— start Document extract —
I’ll be visiting India soon, to spend time with my parents, as well as conduct another session of ‘The Goddess Dances’ with Madhu Nataraj. I sit at my desk, watching the sun set behind our neighbours’ homes, and a wave of gratitude brings on a smile.

Ten years ago, it wouldn’t have been possible to travel like I am about to now. Back then, all dreams, and aspirations were discarded, or at best put on hold, as I went down a rabbit hole, underground, in search of all the pieces of me abandoned, wounded by childhood trauma. I was depressed and by keeping my mental health, as well as childhood flashbacks a secret, life felt extremely lonely. But I was adamant I didn’t want my daughters, extended family and friends to know about any of my secrets. So, with my husband’s loving support, I shrank my life down to the size of a dull grey handkerchief. I had no choice but to abort most of my activities, including conducting Goddess workshops in Australia or anywhere else. I felt that juggling too many things would tip me over, and blow open the lid barely covering up inner turmoil. So, I narrowed down my priorities to one: Doing what was best for my teenage daughters. We had just moved to a new home and my older daughter was in the final year of high school.

I slowed down, and that made things harder. There were days when I struggled to get out of bed because the only thing to look forward to, was dealing with a sadness that hovered and sometimes, without any warning, swooped down like a dementor, and sucked out any remnants of happiness. One morning, after the children were dropped off at school, I was staring out of the kitchen window, hoping to find solace. But when the dreary July skies mirrored back gloom within, I screamed out to the Great Mother, ‘I don’t know why you’re making me go through this, but you’d better help me because I can’t live with this level of pain.’

The Great Mother was mute that morning. But she must have heard me because over the next four months, with the support of my counselor, my husband and a few dear friends, I had significantly fewer episodes of being overpowered by a sadness without name. And all the way through, I was fortunate because I managed without antidepressants.
— end Document extract —
— start Data excerpts —
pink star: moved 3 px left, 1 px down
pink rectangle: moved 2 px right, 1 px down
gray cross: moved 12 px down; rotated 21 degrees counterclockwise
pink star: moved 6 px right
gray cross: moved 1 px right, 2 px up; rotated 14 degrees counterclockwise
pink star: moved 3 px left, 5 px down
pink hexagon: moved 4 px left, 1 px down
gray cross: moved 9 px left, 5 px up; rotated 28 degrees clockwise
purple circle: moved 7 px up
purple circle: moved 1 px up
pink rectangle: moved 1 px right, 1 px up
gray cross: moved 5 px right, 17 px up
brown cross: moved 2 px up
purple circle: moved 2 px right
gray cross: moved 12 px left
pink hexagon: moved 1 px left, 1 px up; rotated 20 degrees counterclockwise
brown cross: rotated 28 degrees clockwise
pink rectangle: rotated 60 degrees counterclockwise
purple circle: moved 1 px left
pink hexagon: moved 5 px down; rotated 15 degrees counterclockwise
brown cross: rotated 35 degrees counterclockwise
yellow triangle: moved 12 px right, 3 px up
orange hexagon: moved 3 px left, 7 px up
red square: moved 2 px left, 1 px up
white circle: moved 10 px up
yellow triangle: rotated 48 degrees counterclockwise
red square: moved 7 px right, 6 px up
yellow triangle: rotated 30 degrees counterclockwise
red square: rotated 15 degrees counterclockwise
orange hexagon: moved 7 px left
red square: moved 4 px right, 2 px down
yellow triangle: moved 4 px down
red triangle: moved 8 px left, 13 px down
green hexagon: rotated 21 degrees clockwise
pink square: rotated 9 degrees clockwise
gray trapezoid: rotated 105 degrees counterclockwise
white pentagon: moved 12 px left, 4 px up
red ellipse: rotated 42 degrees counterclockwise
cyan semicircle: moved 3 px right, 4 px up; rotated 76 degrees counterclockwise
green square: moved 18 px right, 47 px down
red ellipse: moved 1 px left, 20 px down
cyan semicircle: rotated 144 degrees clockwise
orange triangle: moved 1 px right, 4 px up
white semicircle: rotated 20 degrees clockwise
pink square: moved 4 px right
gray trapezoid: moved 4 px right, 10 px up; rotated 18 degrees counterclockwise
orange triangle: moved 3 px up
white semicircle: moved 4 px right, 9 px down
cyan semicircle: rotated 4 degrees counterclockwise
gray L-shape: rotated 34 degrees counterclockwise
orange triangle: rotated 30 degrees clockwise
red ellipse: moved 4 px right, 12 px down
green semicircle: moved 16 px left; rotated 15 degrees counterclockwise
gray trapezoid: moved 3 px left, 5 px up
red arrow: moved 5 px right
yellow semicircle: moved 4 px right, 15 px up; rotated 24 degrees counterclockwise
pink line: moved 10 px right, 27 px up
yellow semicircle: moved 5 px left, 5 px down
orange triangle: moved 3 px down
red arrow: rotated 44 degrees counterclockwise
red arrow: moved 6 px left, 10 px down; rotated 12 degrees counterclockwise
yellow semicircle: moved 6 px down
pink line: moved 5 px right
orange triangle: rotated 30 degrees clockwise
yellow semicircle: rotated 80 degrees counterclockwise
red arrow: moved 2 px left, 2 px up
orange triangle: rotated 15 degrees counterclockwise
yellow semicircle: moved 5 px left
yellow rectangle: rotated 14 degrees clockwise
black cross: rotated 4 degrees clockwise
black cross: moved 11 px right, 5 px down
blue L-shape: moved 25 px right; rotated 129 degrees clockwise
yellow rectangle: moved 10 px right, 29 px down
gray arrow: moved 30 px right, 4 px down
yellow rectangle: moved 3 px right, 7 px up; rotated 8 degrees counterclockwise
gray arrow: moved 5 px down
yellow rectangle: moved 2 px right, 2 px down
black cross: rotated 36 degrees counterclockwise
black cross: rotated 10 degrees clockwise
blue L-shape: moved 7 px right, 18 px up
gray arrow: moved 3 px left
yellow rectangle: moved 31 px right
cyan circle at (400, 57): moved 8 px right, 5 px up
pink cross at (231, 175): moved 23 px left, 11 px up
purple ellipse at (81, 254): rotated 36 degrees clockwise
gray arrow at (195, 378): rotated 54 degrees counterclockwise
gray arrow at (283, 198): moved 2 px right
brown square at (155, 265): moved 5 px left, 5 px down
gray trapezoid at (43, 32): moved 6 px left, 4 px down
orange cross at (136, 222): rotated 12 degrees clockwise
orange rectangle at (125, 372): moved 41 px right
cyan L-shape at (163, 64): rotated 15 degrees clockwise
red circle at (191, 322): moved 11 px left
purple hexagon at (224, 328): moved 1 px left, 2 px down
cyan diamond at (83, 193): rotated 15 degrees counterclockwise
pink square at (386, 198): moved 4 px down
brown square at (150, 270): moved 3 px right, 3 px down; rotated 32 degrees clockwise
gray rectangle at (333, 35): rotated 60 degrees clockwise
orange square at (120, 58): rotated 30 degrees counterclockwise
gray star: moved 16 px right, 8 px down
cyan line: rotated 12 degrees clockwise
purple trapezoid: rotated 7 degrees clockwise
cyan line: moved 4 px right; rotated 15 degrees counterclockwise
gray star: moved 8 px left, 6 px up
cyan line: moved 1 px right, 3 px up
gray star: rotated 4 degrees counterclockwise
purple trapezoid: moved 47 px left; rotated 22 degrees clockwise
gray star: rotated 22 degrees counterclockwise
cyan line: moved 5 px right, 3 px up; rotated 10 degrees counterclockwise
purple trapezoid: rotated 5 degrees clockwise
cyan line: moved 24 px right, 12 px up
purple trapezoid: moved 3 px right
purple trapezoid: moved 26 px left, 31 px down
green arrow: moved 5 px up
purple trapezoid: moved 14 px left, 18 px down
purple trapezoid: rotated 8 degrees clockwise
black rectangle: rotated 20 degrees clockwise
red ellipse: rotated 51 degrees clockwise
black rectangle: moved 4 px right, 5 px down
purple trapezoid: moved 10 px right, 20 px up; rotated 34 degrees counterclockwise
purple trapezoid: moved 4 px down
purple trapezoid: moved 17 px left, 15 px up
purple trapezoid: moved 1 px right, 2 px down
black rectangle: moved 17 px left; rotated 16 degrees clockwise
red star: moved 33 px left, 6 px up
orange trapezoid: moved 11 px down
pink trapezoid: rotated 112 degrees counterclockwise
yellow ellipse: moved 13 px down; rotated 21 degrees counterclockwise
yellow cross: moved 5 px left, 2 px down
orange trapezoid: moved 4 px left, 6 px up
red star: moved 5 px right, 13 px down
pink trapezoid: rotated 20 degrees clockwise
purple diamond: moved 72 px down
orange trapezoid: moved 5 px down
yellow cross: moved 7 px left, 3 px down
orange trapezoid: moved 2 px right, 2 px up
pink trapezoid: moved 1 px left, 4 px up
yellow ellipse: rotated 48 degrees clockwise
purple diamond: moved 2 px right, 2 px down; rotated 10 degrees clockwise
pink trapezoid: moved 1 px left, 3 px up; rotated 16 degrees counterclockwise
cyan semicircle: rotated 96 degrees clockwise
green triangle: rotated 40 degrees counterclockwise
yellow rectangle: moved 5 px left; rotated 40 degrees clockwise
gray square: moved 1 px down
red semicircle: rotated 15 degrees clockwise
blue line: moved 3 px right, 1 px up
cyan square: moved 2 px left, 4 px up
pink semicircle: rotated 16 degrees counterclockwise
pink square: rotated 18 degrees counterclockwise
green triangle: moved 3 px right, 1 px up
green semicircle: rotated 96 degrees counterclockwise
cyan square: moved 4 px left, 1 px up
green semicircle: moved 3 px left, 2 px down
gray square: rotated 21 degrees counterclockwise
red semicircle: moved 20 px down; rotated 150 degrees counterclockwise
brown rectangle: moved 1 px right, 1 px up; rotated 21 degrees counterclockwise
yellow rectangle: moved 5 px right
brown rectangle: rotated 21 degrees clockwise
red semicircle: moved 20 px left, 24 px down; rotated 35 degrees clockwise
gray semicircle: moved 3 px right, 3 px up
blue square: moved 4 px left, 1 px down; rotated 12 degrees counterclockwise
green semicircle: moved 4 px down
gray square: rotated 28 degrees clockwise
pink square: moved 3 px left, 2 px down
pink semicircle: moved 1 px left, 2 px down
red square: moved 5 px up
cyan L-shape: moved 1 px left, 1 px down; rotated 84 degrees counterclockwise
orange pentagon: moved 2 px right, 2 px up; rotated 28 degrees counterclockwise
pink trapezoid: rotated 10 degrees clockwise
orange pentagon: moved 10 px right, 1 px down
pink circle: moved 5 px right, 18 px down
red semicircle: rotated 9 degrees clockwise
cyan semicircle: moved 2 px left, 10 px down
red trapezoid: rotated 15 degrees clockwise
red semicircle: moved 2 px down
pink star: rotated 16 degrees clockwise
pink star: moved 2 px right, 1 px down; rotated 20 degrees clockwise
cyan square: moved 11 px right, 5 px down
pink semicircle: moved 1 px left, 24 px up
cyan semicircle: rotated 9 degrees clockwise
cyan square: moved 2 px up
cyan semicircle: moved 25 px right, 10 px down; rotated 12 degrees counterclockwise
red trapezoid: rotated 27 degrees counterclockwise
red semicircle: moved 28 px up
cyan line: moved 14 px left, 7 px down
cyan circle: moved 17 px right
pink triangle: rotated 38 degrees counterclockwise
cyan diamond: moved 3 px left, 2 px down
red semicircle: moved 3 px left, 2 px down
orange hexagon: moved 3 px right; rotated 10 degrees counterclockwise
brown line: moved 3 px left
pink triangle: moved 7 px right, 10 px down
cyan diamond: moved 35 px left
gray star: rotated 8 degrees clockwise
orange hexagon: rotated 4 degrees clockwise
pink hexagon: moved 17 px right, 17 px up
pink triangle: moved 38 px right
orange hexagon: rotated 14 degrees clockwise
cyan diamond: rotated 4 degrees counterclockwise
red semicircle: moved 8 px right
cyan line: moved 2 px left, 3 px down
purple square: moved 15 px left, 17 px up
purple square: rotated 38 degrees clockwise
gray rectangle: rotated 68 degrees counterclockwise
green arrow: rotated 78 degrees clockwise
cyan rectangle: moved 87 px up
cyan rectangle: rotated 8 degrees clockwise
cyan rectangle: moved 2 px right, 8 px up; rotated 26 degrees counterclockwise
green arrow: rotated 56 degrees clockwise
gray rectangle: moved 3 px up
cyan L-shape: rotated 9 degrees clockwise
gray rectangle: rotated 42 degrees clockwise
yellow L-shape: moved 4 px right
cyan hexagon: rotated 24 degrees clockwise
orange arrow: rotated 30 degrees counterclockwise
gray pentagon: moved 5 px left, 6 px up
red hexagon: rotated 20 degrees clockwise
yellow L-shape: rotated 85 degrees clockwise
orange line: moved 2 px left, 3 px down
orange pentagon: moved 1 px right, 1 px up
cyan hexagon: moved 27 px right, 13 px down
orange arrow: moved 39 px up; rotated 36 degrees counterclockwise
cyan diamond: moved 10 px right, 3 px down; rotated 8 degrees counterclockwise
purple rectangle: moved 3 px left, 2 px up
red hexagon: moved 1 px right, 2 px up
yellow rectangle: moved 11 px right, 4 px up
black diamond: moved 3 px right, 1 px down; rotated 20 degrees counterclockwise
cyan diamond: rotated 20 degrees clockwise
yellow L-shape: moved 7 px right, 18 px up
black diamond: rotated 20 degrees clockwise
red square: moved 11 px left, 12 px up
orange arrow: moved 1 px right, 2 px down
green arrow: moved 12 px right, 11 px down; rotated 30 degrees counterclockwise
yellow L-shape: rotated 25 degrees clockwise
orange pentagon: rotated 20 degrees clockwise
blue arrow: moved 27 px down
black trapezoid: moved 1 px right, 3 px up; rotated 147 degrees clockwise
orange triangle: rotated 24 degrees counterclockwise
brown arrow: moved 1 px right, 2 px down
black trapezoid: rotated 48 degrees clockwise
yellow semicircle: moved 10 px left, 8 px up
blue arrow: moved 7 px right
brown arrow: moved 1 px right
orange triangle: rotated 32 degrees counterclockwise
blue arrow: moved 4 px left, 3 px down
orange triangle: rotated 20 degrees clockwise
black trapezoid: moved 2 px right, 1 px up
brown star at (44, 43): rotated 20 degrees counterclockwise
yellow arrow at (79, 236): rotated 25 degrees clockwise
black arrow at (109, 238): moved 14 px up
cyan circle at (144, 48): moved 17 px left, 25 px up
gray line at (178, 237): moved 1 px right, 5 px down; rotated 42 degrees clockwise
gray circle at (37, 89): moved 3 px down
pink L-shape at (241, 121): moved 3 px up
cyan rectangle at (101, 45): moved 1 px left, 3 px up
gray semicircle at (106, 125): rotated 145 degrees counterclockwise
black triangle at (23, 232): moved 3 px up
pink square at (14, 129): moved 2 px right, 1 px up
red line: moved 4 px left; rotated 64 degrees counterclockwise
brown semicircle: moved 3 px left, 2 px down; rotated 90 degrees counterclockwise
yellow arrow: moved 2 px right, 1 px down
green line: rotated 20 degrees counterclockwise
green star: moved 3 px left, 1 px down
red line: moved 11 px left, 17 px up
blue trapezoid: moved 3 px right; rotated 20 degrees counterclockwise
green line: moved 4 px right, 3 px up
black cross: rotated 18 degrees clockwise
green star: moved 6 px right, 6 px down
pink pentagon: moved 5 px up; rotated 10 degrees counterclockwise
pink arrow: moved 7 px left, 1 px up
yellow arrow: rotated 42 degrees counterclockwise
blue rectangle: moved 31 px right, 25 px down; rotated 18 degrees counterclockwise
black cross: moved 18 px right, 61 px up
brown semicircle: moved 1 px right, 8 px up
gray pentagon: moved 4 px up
— end Data excerpts —
#### [Request]
Continue the essay on recovering from depression and childhood trauma, picking up right after its final sentence about managing without antidepressants.

#### [Answer to this problem]
I got better over the next 18 months, but something changed. I didn’t feel the urge to rush back up to what I called the ‘top soil,’ the outer world, and carry on where I had left off. Maybe this was because every time I recovered a piece of myself, a voice in dreams and visions urged me to keep going. ‘Just one more clue left- and then you’ll know yourself better,’ the voice whispered.

When I found the ‘one more clue’ I realised the wisdom within was just cajoling me along, like a coach. Because the moment I discovered the clue, she would entice me with another mysterious piece that needed retrieval! By now the descent had taken three years, and often I was frustrated, beating myself up for agreeing to travel on this lonely journey, while everyone above me was busy doing wondrous things with their lives. Oftentimes, I worried I’d never find my way back up.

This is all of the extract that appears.